I don't expect that me and momma would last very long in a post apocalyptic world, ( too many health issues coupled with age ), but we want to give our children and grandchildren a fighting chance.

That will be a great inheritance to leave behind!


----------



## vn6869 (May 5, 2010)

BillM said:


> It is advisable to have P M's available but never keep them in your residence.
> 
> *Never advise people that you have them accessible*. . . ..
> 
> ...


I am in the same position, health will deter me from putting up much of a fight, physical labor is very limited for me. Have tried to educate my youngun's but none take it seriously.


----------



## Murph (Aug 20, 2010)

"The dollar is failing, all world's currencies are failing, we need to adopt one global currency called the Bancor and have one global bank with one government”

The thought of that scares me more than any inflation related stories could.

I would sooner put my money into tangible goods that have the ability to make me money or keep me fed. As someone else said, bullets, beans and band aids. With any additional spare money, I will use it to buy books that teach me a skill (trapping is up next).


----------



## Wiswash (Aug 29, 2010)

I didnt listen to the video but last week I did buy some silver American Eagles as a hedge and potential barter use. Silver is running about $28 right now. I think its a good time to buy if you plan to hold your silver for seveal years or more. The friendliest silver pricing I found was with Goldline.com. However they will try selling you smaller sized coins because of a higher markup. Just buy what YOU WANT AND NEED and not what they try to sell to you. I rec. the one ounce silver coins or one and 10 ounce silver bars. And take delivery for $25.


----------



## JayJay (Nov 23, 2010)

Murph said:


> "The dollar is failing, all world's currencies are failing, we need to adopt one global currency called the Bancor and have one global bank with one government"
> 
> The thought of that scares me more than any inflation related stories could.
> 
> I would sooner put my money into tangible goods that have the ability to make me money or keep me fed. As someone else said, bullets, beans and band aids. With any additional spare money, I will use it to buy books that teach me a skill (trapping is up next).
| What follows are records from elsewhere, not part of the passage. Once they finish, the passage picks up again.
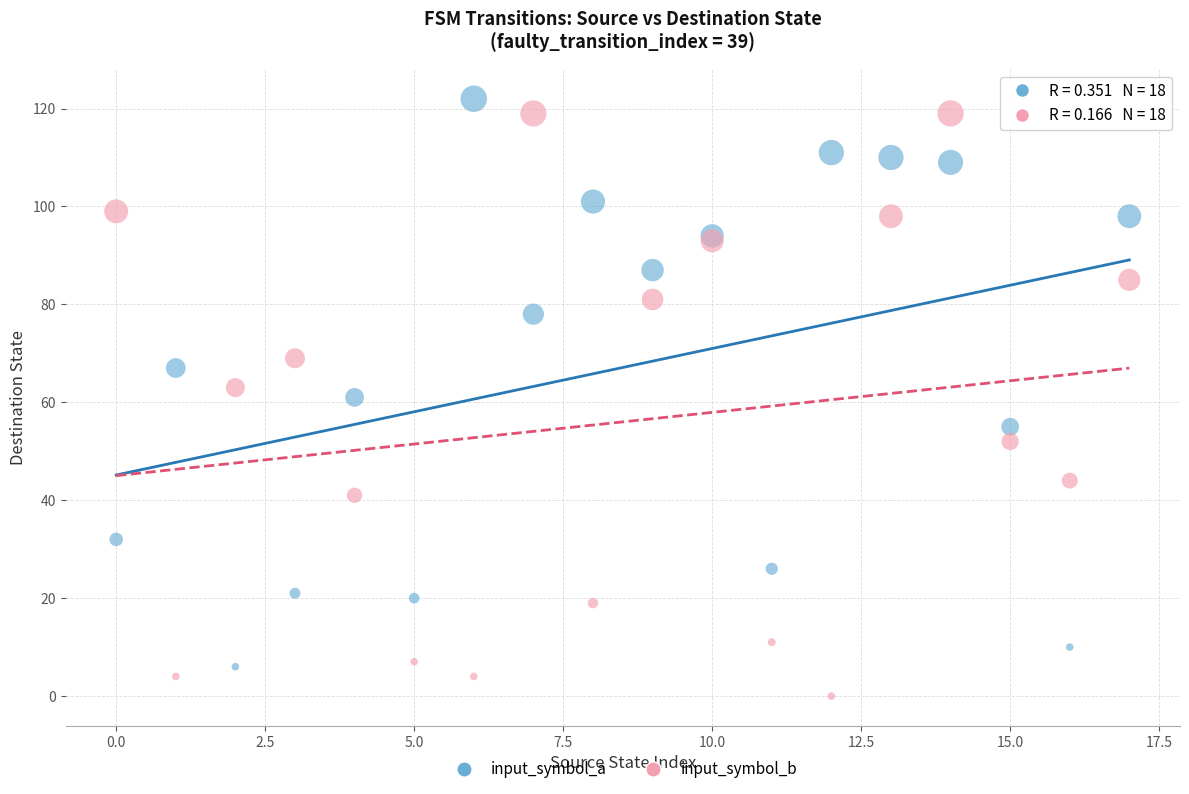

In the input_symbol_b series, what Y value is closest to 59?

63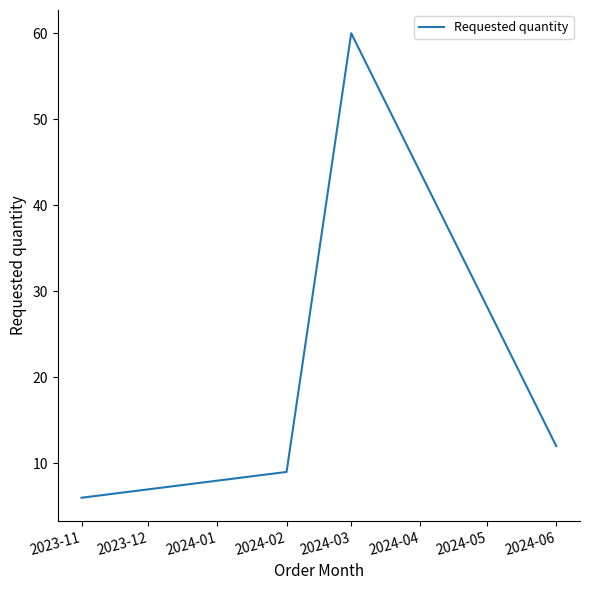

True or false: the data shows 18 at 2024-03.

False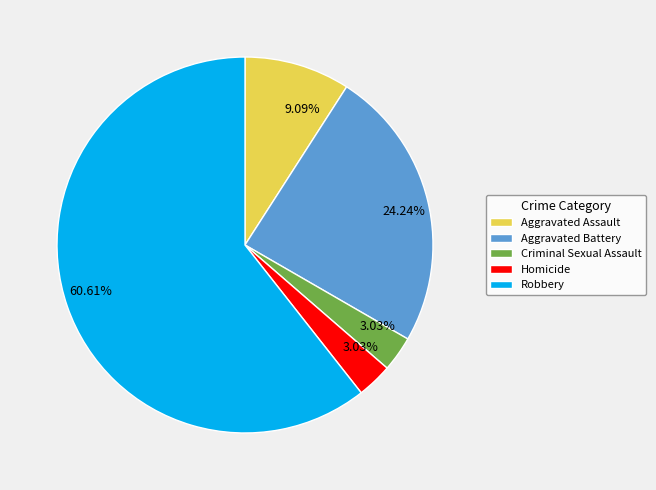

Count the number of slices in the pie.

5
Don't forget this one...:soapbox2:

beans, bandaids, bullets, and Bible...not necessarily in that order...depends on the sit-je-a-shun sometimes, don't it!!


----------



## Immolatus (Feb 20, 2011)

*Just noticed...*

When this thread was started, gold was ~1350.
Now its 1850.


----------



## Neec0 (Aug 3, 2011)

Immolatus said:


> When this thread was started, gold was ~1350.
> Now its 1850.


And silver was 28 and is now ~40.


----------



## BillS (May 30, 2011)

It was Porter Stansberry's "End of America" presentation that got me into prepping after I first heard it in the middle of May this year. He's trying to sell his investment service and he's not telling the truth about his past predictions but what he says about the economy is right on.


----------



## HozayBuck (Jan 27, 2010)

*I couldn't afford Silver*



Neec0 said:


> And silver was 28 and is now ~40.


*When I started this thread......Still can't *


----------



## Ponce (May 3, 2009)

vn? pretty good but I came up with the following........

"If you don't hold it, you don't own it"... Ponce

Now more than ever it applies not only to silver but to just about anything that you own.

I have been dealing with silver sinse 1972 and that's why I came up with that saying........remember that for every 100 contracts in paper there is only one physical silver round, someday when some of those people request their physical silver they will be in for a very rude awakaning.


----------



## TheAnt (Jun 7, 2011)

Ponce said:


> vn? pretty good but I came up with the following........
> 
> "If you don't hold it, you don't own it"... Ponce
> 
> ...


Hehe, very true. When they ask for their physical silver they will find that its already been sold to me and Im not giving it back!


----------



## Wiswash (Aug 29, 2010)

Lots of folks buy from Goldline. Easy to deal with if you can withstand the sales pressure. Just buy what you want, not what they try to sell you. And yes its very easy to have it delivered to your home.


----------



## BillS (May 30, 2011)

People keep their money in banks. They don't worry that if you don't have physical custody of your cash then you don't actually have it. People keep their money in banks. I keep my gold in a similar place. I sold some of my gold recently. They wired the money to my checking account. So even if they didn't have the gold, I still sold it to someone else! Based on my last bill, BullionVault.com charged me about about 37 cents per ounce of gold per month to store it. Right now I'm more concerned with having instant liquidity than I am physically holding the gold.


----------